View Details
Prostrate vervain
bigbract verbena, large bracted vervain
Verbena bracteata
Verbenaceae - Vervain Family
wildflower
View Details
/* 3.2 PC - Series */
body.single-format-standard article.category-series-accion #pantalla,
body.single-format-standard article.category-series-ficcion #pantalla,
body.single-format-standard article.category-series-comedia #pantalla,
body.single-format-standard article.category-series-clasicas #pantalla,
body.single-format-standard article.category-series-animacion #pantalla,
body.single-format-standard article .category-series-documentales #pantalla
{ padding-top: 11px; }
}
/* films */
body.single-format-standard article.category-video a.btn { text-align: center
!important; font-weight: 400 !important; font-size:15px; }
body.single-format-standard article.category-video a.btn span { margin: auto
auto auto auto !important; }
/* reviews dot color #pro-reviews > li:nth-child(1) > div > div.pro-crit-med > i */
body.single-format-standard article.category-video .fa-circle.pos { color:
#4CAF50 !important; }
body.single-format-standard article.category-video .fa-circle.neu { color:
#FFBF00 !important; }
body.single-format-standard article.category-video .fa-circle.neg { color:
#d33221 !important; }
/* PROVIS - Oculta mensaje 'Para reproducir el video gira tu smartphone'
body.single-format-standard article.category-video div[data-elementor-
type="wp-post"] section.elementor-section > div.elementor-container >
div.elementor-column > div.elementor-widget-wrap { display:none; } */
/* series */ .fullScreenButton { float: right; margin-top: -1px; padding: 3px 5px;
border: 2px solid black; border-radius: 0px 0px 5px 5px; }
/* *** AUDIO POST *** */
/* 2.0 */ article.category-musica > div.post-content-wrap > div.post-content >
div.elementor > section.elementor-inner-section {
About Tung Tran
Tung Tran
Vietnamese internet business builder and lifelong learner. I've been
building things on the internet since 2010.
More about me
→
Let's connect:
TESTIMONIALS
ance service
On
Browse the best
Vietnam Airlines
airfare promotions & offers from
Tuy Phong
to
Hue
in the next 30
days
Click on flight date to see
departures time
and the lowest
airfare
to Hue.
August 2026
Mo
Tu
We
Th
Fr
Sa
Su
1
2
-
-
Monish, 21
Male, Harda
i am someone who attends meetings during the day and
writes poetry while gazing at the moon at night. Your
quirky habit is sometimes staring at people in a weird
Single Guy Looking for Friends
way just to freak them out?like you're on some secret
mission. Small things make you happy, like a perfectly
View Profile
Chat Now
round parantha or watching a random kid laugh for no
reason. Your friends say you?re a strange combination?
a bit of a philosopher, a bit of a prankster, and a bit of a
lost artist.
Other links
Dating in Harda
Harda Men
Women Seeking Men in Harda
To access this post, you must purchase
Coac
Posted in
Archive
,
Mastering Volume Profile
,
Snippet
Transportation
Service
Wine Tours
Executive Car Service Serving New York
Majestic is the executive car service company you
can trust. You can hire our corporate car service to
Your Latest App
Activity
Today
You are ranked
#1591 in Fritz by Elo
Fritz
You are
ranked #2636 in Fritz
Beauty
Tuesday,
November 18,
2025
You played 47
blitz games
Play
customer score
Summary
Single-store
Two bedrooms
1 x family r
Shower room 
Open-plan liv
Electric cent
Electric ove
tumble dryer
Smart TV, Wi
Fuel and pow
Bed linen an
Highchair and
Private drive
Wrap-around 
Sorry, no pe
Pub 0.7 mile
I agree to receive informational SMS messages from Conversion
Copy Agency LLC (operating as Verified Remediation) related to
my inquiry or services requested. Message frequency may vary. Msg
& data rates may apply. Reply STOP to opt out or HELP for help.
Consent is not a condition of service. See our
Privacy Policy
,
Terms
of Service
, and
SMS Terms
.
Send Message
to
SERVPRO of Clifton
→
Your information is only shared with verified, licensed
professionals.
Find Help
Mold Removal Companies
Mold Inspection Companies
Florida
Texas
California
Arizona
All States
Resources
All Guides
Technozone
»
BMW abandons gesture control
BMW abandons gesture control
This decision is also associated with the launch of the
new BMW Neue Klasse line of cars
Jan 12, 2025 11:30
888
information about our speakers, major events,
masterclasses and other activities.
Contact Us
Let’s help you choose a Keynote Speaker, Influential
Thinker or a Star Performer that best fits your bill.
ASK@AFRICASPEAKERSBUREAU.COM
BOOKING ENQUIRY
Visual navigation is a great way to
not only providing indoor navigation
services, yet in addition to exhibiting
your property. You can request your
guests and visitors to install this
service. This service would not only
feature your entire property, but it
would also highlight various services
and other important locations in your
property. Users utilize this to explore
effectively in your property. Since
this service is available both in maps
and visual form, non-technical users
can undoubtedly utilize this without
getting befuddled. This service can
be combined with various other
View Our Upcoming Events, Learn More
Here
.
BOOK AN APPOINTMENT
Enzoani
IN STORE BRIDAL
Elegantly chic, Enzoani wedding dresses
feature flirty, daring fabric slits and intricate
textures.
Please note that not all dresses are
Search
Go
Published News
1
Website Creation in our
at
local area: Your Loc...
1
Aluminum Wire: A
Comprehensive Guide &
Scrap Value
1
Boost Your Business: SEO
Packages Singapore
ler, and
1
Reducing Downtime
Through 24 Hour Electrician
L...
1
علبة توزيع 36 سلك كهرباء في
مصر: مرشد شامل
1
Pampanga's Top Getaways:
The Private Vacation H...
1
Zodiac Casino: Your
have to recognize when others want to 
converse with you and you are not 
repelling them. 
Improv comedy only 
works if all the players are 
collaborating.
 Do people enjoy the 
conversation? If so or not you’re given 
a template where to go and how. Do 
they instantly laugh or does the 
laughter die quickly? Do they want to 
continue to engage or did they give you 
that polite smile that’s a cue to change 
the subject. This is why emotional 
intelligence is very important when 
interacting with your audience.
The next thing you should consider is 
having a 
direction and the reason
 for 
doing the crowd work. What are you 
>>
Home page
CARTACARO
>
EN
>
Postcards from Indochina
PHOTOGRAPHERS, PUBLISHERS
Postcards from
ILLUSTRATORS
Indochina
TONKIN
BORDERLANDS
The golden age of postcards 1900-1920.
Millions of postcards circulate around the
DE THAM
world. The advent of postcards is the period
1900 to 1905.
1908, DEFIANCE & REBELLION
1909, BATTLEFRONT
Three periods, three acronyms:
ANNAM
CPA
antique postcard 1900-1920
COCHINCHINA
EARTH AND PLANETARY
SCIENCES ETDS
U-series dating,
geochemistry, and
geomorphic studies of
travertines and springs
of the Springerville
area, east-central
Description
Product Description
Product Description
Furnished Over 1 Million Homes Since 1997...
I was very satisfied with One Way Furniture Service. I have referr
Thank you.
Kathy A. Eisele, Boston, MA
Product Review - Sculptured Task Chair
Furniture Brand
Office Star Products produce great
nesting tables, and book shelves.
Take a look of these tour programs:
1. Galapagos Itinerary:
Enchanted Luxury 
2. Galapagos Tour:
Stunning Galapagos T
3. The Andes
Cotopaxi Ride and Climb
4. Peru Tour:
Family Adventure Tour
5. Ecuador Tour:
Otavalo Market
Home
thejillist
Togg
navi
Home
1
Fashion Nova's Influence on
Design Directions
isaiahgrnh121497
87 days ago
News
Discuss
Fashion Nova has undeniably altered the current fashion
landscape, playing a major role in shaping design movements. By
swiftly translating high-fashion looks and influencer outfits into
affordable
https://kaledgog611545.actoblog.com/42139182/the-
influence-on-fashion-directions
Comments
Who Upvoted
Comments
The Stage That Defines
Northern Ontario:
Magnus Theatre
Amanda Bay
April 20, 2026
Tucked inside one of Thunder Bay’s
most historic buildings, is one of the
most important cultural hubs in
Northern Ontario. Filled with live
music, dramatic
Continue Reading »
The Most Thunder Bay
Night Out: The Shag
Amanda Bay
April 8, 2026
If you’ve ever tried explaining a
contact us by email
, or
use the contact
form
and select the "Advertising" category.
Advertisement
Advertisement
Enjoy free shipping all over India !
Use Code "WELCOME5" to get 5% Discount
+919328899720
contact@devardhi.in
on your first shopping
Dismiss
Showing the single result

◇ ◇ ◇

Written task.
Print the data from its first line up to and including the line containing "article .category-series-documentales #pantalla", reproducing each line character for character.

Exercise result.
View Details
Prostrate vervain
bigbract verbena, large bracted vervain
Verbena bracteata
Verbenaceae - Vervain Family
wildflower
View Details
/* 3.2 PC - Series */
body.single-format-standard article.category-series-accion #pantalla,
body.single-format-standard article.category-series-ficcion #pantalla,
body.single-format-standard article.category-series-comedia #pantalla,
body.single-format-standard article.category-series-clasicas #pantalla,
body.single-format-standard article.category-series-animacion #pantalla,
body.single-format-standard article .category-series-documentales #pantalla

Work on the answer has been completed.